BEGIN Data records
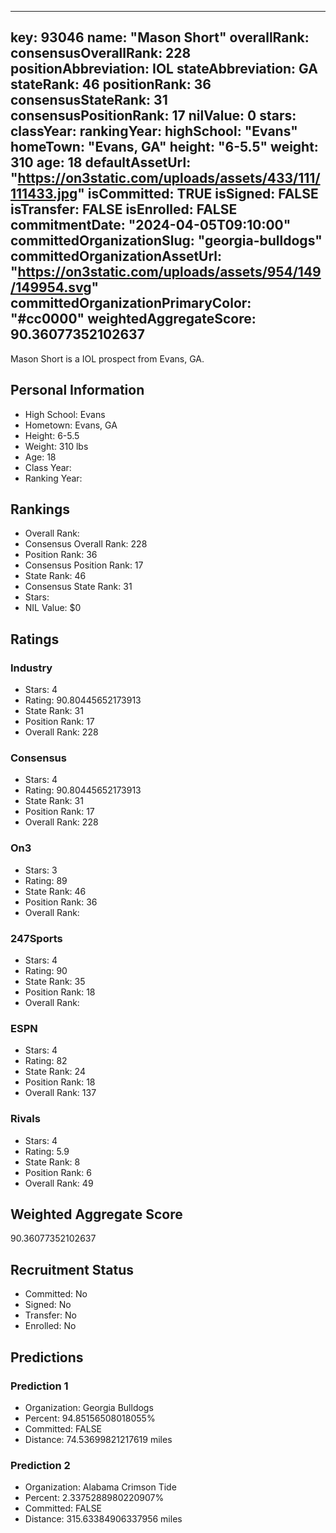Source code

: ---
  key: 93046
  name: "Mason Short"
  overallRank: 
  consensusOverallRank: 228
  positionAbbreviation: IOL
  stateAbbreviation: GA
  stateRank: 46
  positionRank: 36
  consensusStateRank: 31
  consensusPositionRank: 17
  nilValue: 0
  stars: 
  classYear: 
  rankingYear: 
  highSchool: "Evans"
  homeTown: "Evans, GA"
  height: "6-5.5"
  weight: 310
  age: 18
  defaultAssetUrl: "https://on3static.com/uploads/assets/433/111/111433.jpg"
  isCommitted: TRUE
  isSigned: FALSE
  isTransfer: FALSE
  isEnrolled: FALSE
  commitmentDate: "2024-04-05T09:10:00"
  committedOrganizationSlug: "georgia-bulldogs"
  committedOrganizationAssetUrl: "https://on3static.com/uploads/assets/954/149/149954.svg"
  committedOrganizationPrimaryColor: "#cc0000"
  weightedAggregateScore: 90.36077352102637
  ---
  
  Mason Short is a IOL prospect from Evans, GA.
  
  ## Personal Information
  - High School: Evans
  - Hometown: Evans, GA
  - Height: 6-5.5
  - Weight: 310 lbs
  - Age: 18
  - Class Year: 
  - Ranking Year: 
  
  ## Rankings
  - Overall Rank: 
  - Consensus Overall Rank: 228
  - Position Rank: 36
  - Consensus Position Rank: 17
  - State Rank: 46
  - Consensus State Rank: 31
  - Stars: 
  - NIL Value: $0
  
  ## Ratings
  
  ### Industry
  - Stars: 4
  - Rating: 90.80445652173913
  - State Rank: 31
  - Position Rank: 17
  - Overall Rank: 228
  
  ### Consensus
  - Stars: 4
  - Rating: 90.80445652173913
  - State Rank: 31
  - Position Rank: 17
  - Overall Rank: 228
  
  ### On3
  - Stars: 3
  - Rating: 89
  - State Rank: 46
  - Position Rank: 36
  - Overall Rank: 
  
  ### 247Sports
  - Stars: 4
  - Rating: 90
  - State Rank: 35
  - Position Rank: 18
  - Overall Rank: 
  
  ### ESPN
  - Stars: 4
  - Rating: 82
  - State Rank: 24
  - Position Rank: 18
  - Overall Rank: 137
  
  ### Rivals
  - Stars: 4
  - Rating: 5.9
  - State Rank: 8
  - Position Rank: 6
  - Overall Rank: 49
  
  ## Weighted Aggregate Score
  90.36077352102637
  
  ## Recruitment Status
  - Committed: No
  - Signed: No
  - Transfer: No
  - Enrolled: No
  
  
  
  ## Predictions
  
  ### Prediction 1
  - Organization: Georgia Bulldogs
  - Percent: 94.85156508018055%
  - Committed: FALSE
  - Distance: 74.53699821217619 miles
  
  ### Prediction 2
  - Organization: Alabama Crimson Tide
  - Percent: 2.3375288980220907%
  - Committed: FALSE
  - Distance: 315.63384906337956 miles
END Data records
Brief: Could you gather every line in the listing above that contains the word "Distance", copying each one in full?

Output below:
  - Distance: 74.53699821217619 miles
  - Distance: 315.63384906337956 miles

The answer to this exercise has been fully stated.